Les croyants des TICE sont aujourd’hui les plus nombreux ; ils tiennent
le haut du pavé, prêchent sans relâche, cherchant à
convaincre, à évangéliser ceux qui ne le sont pas
encore. Et face aux voix qui s’élèvent pour dire : «
les TICE ne servent à rien ! », la réaction est souvent
brutale et la contre-critique sans nuance. Pour ne pas raviver inutilement
de récentes querelles françaises, on se contentera d’évoquer
ici certaines de celles qui se tiennent aux États-Unis et au Canada.

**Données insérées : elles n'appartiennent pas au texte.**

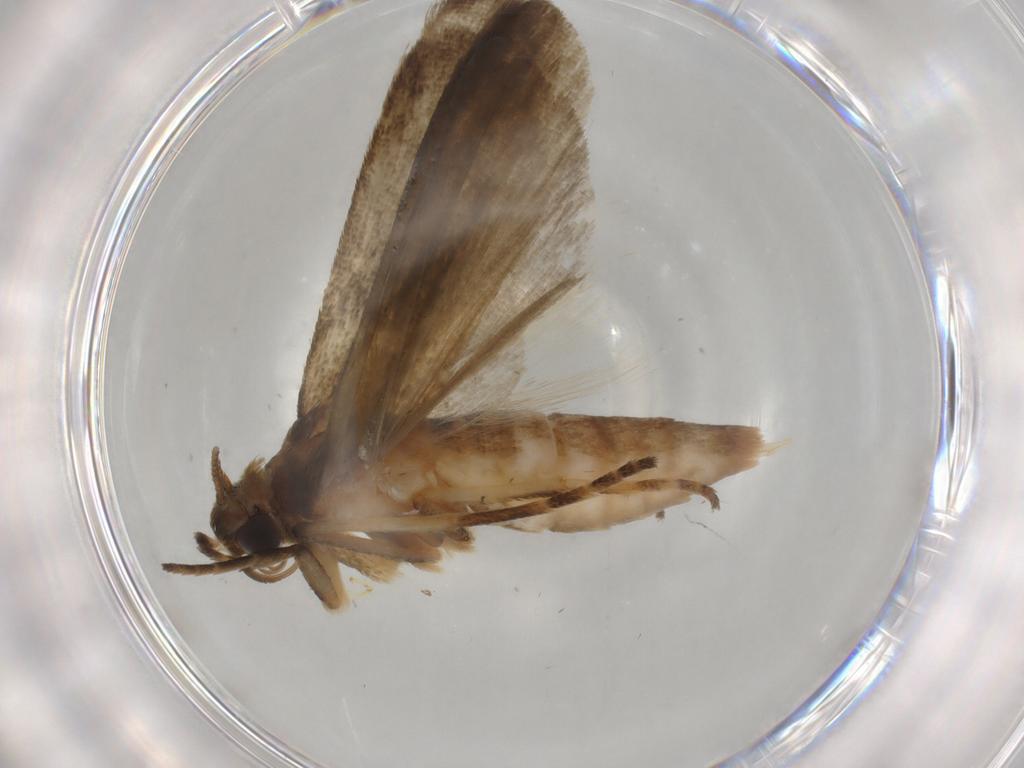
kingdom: Animalia
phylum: Arthropoda
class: Insecta
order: Lepidoptera
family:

Incroyants des TICE aux États-Unis et au Canada Dans un ouvrage publié en 1999 et intitulé « The Child and the Machine : How Computers Put Our Children’s Education at Risk »[1], la Canadienne Alison Armstrong a recensé les raisons qui la conduisent à rejeter l’idée que l’informatique puisse être efficace en matière d’éducation. L’essentiel de son argumentation repose sur une constatation empirique : dans toute démarche d’apprentissage, il y a presque toujours mieux à faire que de recourir à un ordinateur, même connecté à Internet. L’écran installe, entre l’élève et l’objet de son apprentissage, une distance préjudiciable sur le plan cognitif et qui peut également avoir des effets physiques et psychologiques nocifs, en particulier chez les enfants. On retrouve des arguments semblables dans un copieux rapport réalisé en mai 2000 par l’association Alliance for Childhood[2] et largement diffusé sur le Web. Dans un registre différent, le journaliste Todd Oppenheimer, après une enquête approfondie dans des écoles primaires et secondaires américaines, a publié en 1997 un article retentissant intitulé The Computer Delusion (le fantasme de l’ordinateur)[3] dans lequel il montre que l’usage des équipements informatiques dans les écoles est, en réalité, très loin de l’image qu’en donnent généralement les médias, les hommes politiques pour lesquels la connexion des écoles à Internet est avant tout un argument électoral, les industriels des TIC et, plus généralement, les pédagogues qui soutiennent la cause des technologies éducatives. Tous ces opposants réclament un moratoire de l’informatique à l’école, au nom d’un principe que l’on pourrait qualifier de « principe de précaution » : tant que l’efficacité des TICE et l’absence d’effets secondaires négatifs n’a pas été démontrée, mieux vaudrait ne pas prendre de risques inutiles avec la santé des enfants et l’argent du contribuable. Face à ces critiques, la parade des partisans des
TICE est simple et empirique elle aussi, même si elle s’exprime parfois
avec une certaine vigueur. Il en va, disent-ils, de l’ordinateur comme
de toute chose : seul, l’excès est néfaste. Qu’il s’agisse
d’ordinateur, de sucre, de télévision, de lecture ou de sport,
tout abus est dangereux.
De même, avoir observé, comme l’a fait Todd
Oppenheimer, dans des familles ou des établissements d’enseignement,
des utilisations visiblement inefficaces des TICE, ne suffit pas à
disqualifier l’ensemble des usages et des initiatives. Qui songerait
à fermer les autoroutes au premier carambolage ou les stations de
ski
Mais une réponse empirique à un argument
empirique, satisfaisante sur le coup, ne l’est pas sur le fond. Car, même
si l’on admet que les TICE peuvent, dans certaines circonstances, s’avérer
efficaces, il reste encore à démontrer que des résultats
équivalents ne pourraient pas être obtenus par des moyens
moins coûteux,
Bref, pas moyen d’y échapper ; le débat
contradictoire ramène, inéluctable, l’impossible question.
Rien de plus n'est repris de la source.